Despite all the talk from government officials about increasing Canada Pension Plan payments, just 53 per cent of retirees say a government pension is helping to fund their retirement and only 35 per cent of working-age Canadians say that will be the case for them. Instead, many expect personal pension schemes, cash savings and their property to fund their retirement.

Ironically, Canadian retirees ranked as some of the happiest in the world, while almost half of working-age people in Canada are not currently saving for retirement. Furthermore, they are twice as likely to consider selling their homes to fund retirement, compared to those who have been able to stay the course and save.

Here’s a look at some other numbers from the survey:

  • 20 per cent of Canadians say that income from downsizing or selling a primary or secondary residence will help fund their retirement. In Australia, it’s 26 per cent, the U.K. 22 per cent, Singapore 21 per cent, and the global average is 12 per cent
  • 48 per cent of Canadians are not currently saving for retirement, which at least is better than the 65 per cent from Argentina, Taiwan at 54 per cent, France 53 per cent and Mexico 52 per cent
  • 59 per cent of pre-retirees say they plan to move into a retirement home one day. That’s four times more likely than current retirees, and almost double the global average of 31 per cent.

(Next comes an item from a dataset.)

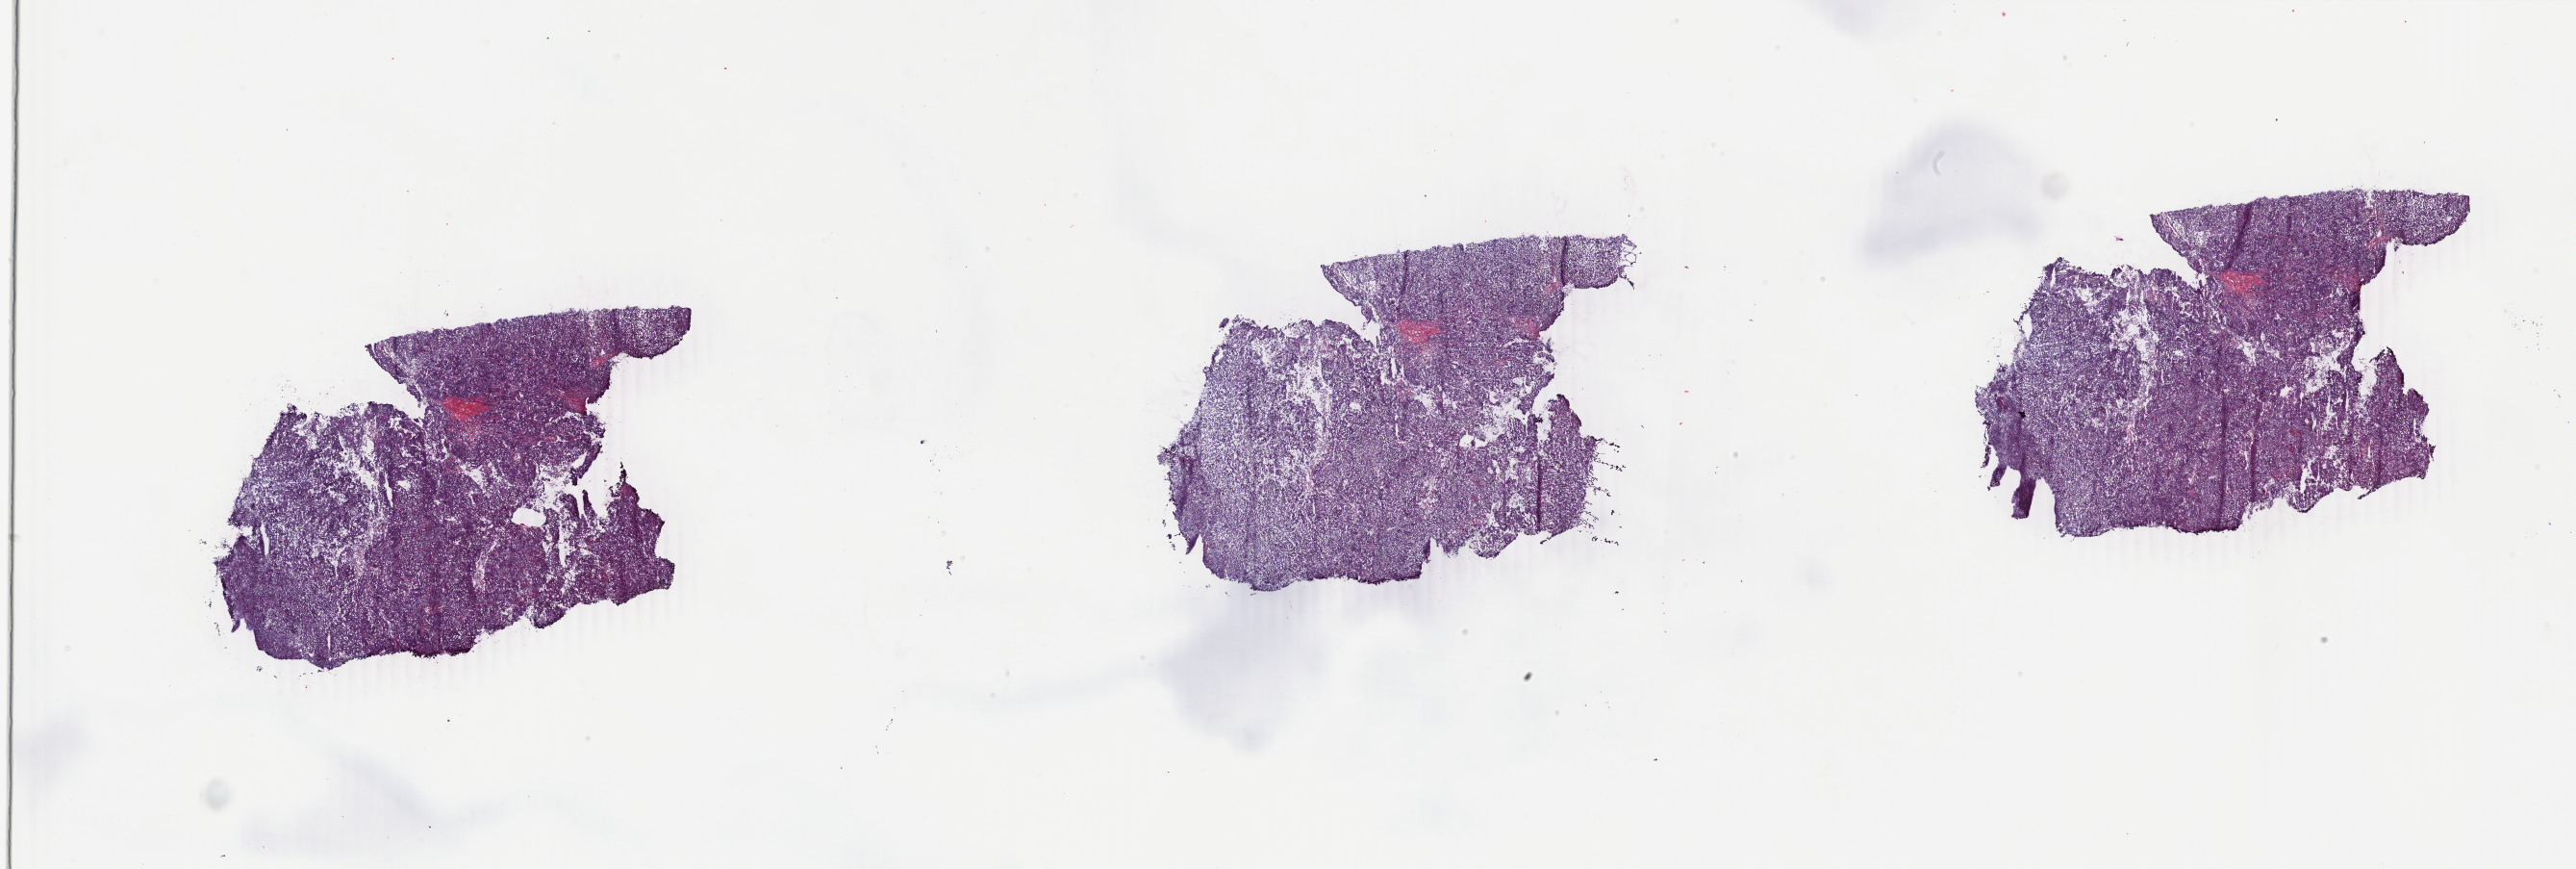
H&E whole-slide image, shown as a low-resolution overview of the whole scanned area (about 42.6 x 14.4 mm, from a 40x scan); frozen section from the bottom of the tissue portion; breast, primary tumour sample. Female, age 61 years at initial diagnosis. Composition of this section per pathologist review: tumour cells 95%, tumour nuclei 95%, normal cells 0%, stromal cells 5%, necrosis 0%. Infiltration values recorded for this section: lymphocyte infiltration 0%, monocyte infiltration 0%, neutrophil infiltration 0%.
AJCC pathologic stage: IIA. Pathologic diagnosis: Infiltrating duct carcinoma, NOS. Lymph nodes positive (case pathology): 0 of 4 examined.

It’s worth noting the average cost of assisted living for one person in Canada was $41,724 per year in 2013

The best advice retirees say they would send to their younger self?

1. Start saving now - yes, now: 39 per cent say they would have started earlier.

2. Get help: Talk things through with family and friends but 45 per cent of respondents suggest speaking with a professional to gain a better understanding of the financial implications of your choices.

3. Take care of yourself - you are worth it: Regardless of your age, good health should be a top priority, followed by having enough money for a comfortable life.